Существенные изменения коснулись и полномочий по «преданию обвиняемого суду». В 1920–1930-е годы, «когда сильны были тенденции упрощения процесса, которые привели к изъятию у суда функции предания суду и передаче ее органам прокуратуры, упразднению распорядительного заседания суда и замене его подготовительным, эти функции постепенно возвращаются непосредственно в судебную инстанцию»[469].
§ 3. Наказание: ГУЛАГ и казнь
В рассматриваемый период времени формально-юридически действовал Исправительно-трудовой кодекс (ИТК) РСФСР[470], который был принят в 1933 г. и действовал до 1970 г. ИТК пережил репрессии, войну, оттепель и начало брежневской эпохи. В чем секрет невероятной жизнеспособности кодекса? Ответ, наверное, подходящий для многих «больших» законов того времени: правила жизни людей, в данном случае заключенных и их охранников, регулировались Правом катастроф, решениями ГКО, партийными и ведомственными документами НКВД СССР.

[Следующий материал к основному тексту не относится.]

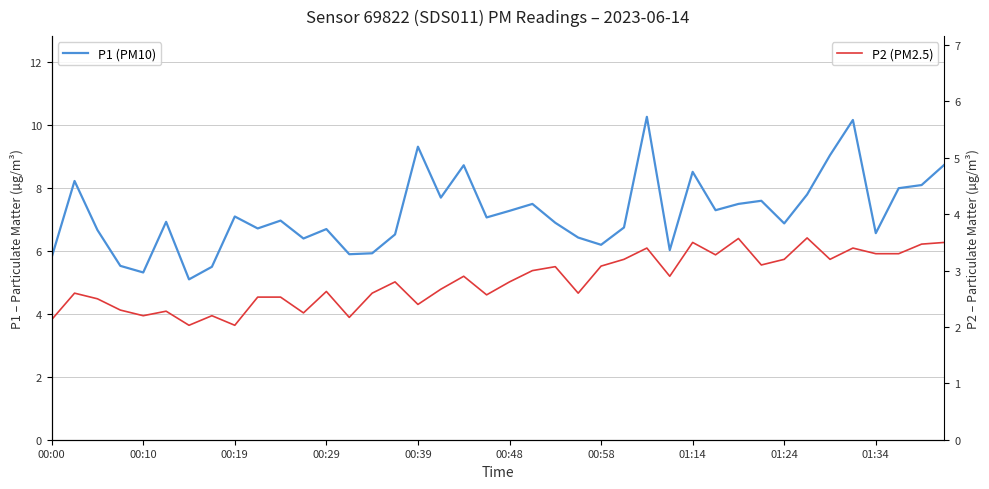

List the series in order of their peak value, lowest first.

P2 (PM2.5), P1 (PM10)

Конечно же, власть стремилась обеспечить соблюдение социалистической законности, в том числе принципа неотвратимости наказания, но, тем не менее, в рассматриваемый период времени государство больше беспокоил экономический потенциал тюремной системы. Неотвратимость наказания, а тем более права тех, кто там находился, руководителей страны не особо интересовали. Как говорится, ИТК – отдельно, ГУЛАГ – отдельно. Как писал в 1968 г. специалист по исправительно-трудовому законодательству Л. Г. Крахмальник, «после 1936 г. Исправительно-трудовой кодекс фактически утратил силу»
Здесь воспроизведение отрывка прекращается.